» Task objective: Extend the article below on camera exposure and image settings by writing what comes after its last paragraph.

» Article:
- - - -
Automatic Electronic Shutter (AES)
The possibility of extending the time of opening the shutter allows to increase the exposure of the image sensor. This is a very useful feature in areas with low light, since a longer exposure time results in a brighter image. However, it is not free from drawbacks. The problem is blurring of moving parts of the image. This is due to the fact that the objects move significantly during the period of opening the shutter, being reproduced all the time. Another important limitation is the frame speed of the camera - the opening time cannot exceed the frame time.
JPEG compression has a disadvantage - it generates blocks with undesirable texture. This causes strange patterns in the picture. The effect is particularly visible in dark scenes. The solution to this problem is to reduce the sharpness of the image. Reducing this parameter, you can smooth out the "noise" caused by the compression. Of course, too big reduction would result in a blurred image.
- - - -
» Data excerpt:
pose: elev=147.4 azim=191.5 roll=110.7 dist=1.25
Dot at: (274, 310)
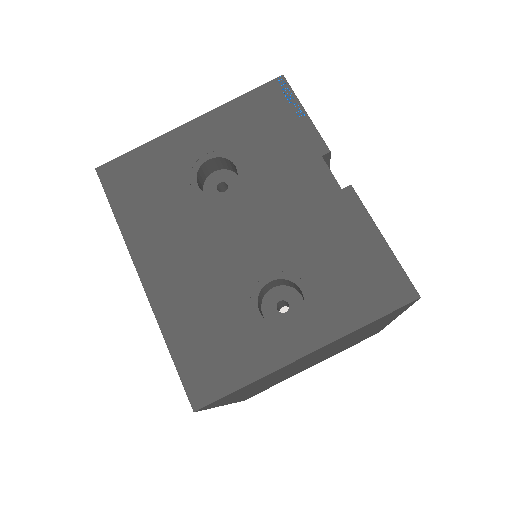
- - - -
» Exercise result:
Screenshot of Camera Setup in ACTi cameras
Modern IP cameras offer many options for adjusting to operating conditions. The mechanisms used in the devices allow them to work in almost all environments. The image quality obtained depends also on the skills of the installer. Please note that the manufacturer presets the parameters to some default conditions that are typical for a specific model. In actual conditions the installer can improve the picture quality. However, it happens in some cases that inexperienced installer worsens the image from the camera to a degree that he may suspect the device is broken. So, if the default settings are satisfactory, there is no need to "experiment". In any case, the changes of the parameters should be made very carefully.